EXERCISE GOAL: Revise the transcribed page contents below so that every occurrence of "Cultura" becomes "Arte", with all other lines left as they are.

Transcribed page contents:
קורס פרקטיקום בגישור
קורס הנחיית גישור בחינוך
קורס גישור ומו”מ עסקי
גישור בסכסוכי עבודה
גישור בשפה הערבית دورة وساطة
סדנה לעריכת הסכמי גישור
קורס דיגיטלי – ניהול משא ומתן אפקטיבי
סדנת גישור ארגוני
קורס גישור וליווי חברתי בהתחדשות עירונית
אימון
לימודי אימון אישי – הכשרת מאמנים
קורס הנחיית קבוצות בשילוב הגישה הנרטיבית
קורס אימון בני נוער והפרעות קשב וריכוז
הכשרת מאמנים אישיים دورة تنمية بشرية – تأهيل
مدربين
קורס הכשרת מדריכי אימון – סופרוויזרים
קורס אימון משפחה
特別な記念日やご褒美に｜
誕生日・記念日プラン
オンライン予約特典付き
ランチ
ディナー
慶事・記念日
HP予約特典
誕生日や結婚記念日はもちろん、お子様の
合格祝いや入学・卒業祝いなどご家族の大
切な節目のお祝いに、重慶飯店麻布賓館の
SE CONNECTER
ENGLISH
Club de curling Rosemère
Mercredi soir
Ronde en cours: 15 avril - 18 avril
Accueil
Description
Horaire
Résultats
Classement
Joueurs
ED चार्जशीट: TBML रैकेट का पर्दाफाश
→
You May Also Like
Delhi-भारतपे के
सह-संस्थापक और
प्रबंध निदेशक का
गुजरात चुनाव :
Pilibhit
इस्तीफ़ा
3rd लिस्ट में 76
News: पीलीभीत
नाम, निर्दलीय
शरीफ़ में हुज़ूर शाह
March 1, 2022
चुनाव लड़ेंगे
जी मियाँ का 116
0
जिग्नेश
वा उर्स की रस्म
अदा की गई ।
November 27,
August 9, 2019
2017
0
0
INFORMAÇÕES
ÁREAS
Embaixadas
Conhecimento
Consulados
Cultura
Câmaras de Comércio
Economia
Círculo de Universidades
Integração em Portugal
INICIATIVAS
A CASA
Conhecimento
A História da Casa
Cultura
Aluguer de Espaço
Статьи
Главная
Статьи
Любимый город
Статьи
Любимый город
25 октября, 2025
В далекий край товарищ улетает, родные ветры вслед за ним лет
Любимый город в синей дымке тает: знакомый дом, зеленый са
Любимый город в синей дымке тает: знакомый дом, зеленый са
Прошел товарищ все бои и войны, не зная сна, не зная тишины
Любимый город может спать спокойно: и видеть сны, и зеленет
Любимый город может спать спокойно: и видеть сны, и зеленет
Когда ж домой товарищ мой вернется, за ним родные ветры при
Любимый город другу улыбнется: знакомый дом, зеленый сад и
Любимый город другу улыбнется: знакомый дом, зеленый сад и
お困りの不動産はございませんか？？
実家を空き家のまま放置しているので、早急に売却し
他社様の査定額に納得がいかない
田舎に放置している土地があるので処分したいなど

ANSWER:
קורס פרקטיקום בגישור
קורס הנחיית גישור בחינוך
קורס גישור ומו”מ עסקי
גישור בסכסוכי עבודה
גישור בשפה הערבית دورة وساطة
סדנה לעריכת הסכמי גישור
קורס דיגיטלי – ניהול משא ומתן אפקטיבי
סדנת גישור ארגוני
קורס גישור וליווי חברתי בהתחדשות עירונית
אימון
לימודי אימון אישי – הכשרת מאמנים
קורס הנחיית קבוצות בשילוב הגישה הנרטיבית
קורס אימון בני נוער והפרעות קשב וריכוז
הכשרת מאמנים אישיים دورة تنمية بشرية – تأهيل
مدربين
קורס הכשרת מדריכי אימון – סופרוויזרים
קורס אימון משפחה
特別な記念日やご褒美に｜
誕生日・記念日プラン
オンライン予約特典付き
ランチ
ディナー
慶事・記念日
HP予約特典
誕生日や結婚記念日はもちろん、お子様の
合格祝いや入学・卒業祝いなどご家族の大
切な節目のお祝いに、重慶飯店麻布賓館の
SE CONNECTER
ENGLISH
Club de curling Rosemère
Mercredi soir
Ronde en cours: 15 avril - 18 avril
Accueil
Description
Horaire
Résultats
Classement
Joueurs
ED चार्जशीट: TBML रैकेट का पर्दाफाश
→
You May Also Like
Delhi-भारतपे के
सह-संस्थापक और
प्रबंध निदेशक का
गुजरात चुनाव :
Pilibhit
इस्तीफ़ा
3rd लिस्ट में 76
News: पीलीभीत
नाम, निर्दलीय
शरीफ़ में हुज़ूर शाह
March 1, 2022
चुनाव लड़ेंगे
जी मियाँ का 116
0
जिग्नेश
वा उर्स की रस्म
अदा की गई ।
November 27,
August 9, 2019
2017
0
0
INFORMAÇÕES
ÁREAS
Embaixadas
Conhecimento
Consulados
Arte
Câmaras de Comércio
Economia
Círculo de Universidades
Integração em Portugal
INICIATIVAS
A CASA
Conhecimento
A História da Casa
Arte
Aluguer de Espaço
Статьи
Главная
Статьи
Любимый город
Статьи
Любимый город
25 октября, 2025
В далекий край товарищ улетает, родные ветры вслед за ним лет
Любимый город в синей дымке тает: знакомый дом, зеленый са
Любимый город в синей дымке тает: знакомый дом, зеленый са
Прошел товарищ все бои и войны, не зная сна, не зная тишины
Любимый город может спать спокойно: и видеть сны, и зеленет
Любимый город может спать спокойно: и видеть сны, и зеленет
Когда ж домой товарищ мой вернется, за ним родные ветры при
Любимый город другу улыбнется: знакомый дом, зеленый сад и
Любимый город другу улыбнется: знакомый дом, зеленый сад и
お困りの不動産はございませんか？？
実家を空き家のまま放置しているので、早急に売却し
他社様の査定額に納得がいかない
田舎に放置している土地があるので処分したいなど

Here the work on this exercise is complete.